HEADLINNEWS.ID – Jakarta, Nilai tukar rupiah terhadap dolar AS menerima tekanan jual yang masif pada perdagangan spot, Kamis (9/7/2026). Mata uang Garuda melemah 0,63 persen dan mengukuhkan diri sebagai mata uang dengan pelemahan terdalam di Asia.
Penutupan pasar spot menempatkan rupiah di level Rp 18.128 per dolar AS. Posisi ini merosot tajam dari penutupan hari sebelumnya yang masih bertengger di angka Rp 18.014 per dolar AS.
Tekanan terhadap rupiah terjadi di saat mayoritas mata uang Asia justru menguat hingga pukul 15.00 WIB. Yuan China memimpin reli kawasan dengan melesat 0,15 persen.
Mata uang negara lain pun ikut terkerek. Yen Jepang dan baht Thailand sama-sama menanjak 0,14 persen, disusul rupee India sebesar 0,11 persen.
Dolar Singapura dan dolar Hong Kong mencatatkan penguatan tipis, masing-masing 0,05 persen dan 0,005 persen terhadap the greenback.
Di antara mata uang Asia yang melemah, posisi rupiah menjadi yang paling dalam. Dolar Taiwan berada satu tingkat di atas rupiah setelah anjlok 0,45 persen.
Selanjutnya, won Korea Selatan terkoreksi 0,27 persen dan peso Filipina turun 0,19 persen. Ringgit Malaysia pun bergerak stabil dengan kecenderungan melemah tipis di sore hari.
Data sumber tidak menyebutkan adanya tindak lanjut, jadwal berikutnya, maupun respons resmi dari pihak terkait atas pelemahan tajam ini.
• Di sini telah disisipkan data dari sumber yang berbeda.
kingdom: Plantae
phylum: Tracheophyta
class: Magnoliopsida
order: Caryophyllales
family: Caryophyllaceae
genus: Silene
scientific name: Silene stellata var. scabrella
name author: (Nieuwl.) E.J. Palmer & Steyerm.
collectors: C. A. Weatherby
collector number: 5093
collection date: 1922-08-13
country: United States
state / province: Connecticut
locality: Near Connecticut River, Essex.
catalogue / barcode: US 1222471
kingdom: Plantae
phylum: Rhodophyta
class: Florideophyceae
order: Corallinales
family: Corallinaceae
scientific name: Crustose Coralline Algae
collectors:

Pelemahan rupiah sebesar 0,63 persen menempatkan mata uang domestik pada posisi terlemah di Asia. Kondisi ini terjadi secara berlawanan arah dengan mayoritas mata uang kawasan yang justru menguat, seperti yuan China yang naik 0,15 persen serta yen Jepang dan baht Thailand yang naik 0,14 persen. Kontradiksi pergerakan ini menunjukkan bahwa tekanan terhadap rupiah berlangsung lebih berat dibandingkan mata uang regional lainnya pada periode yang sama.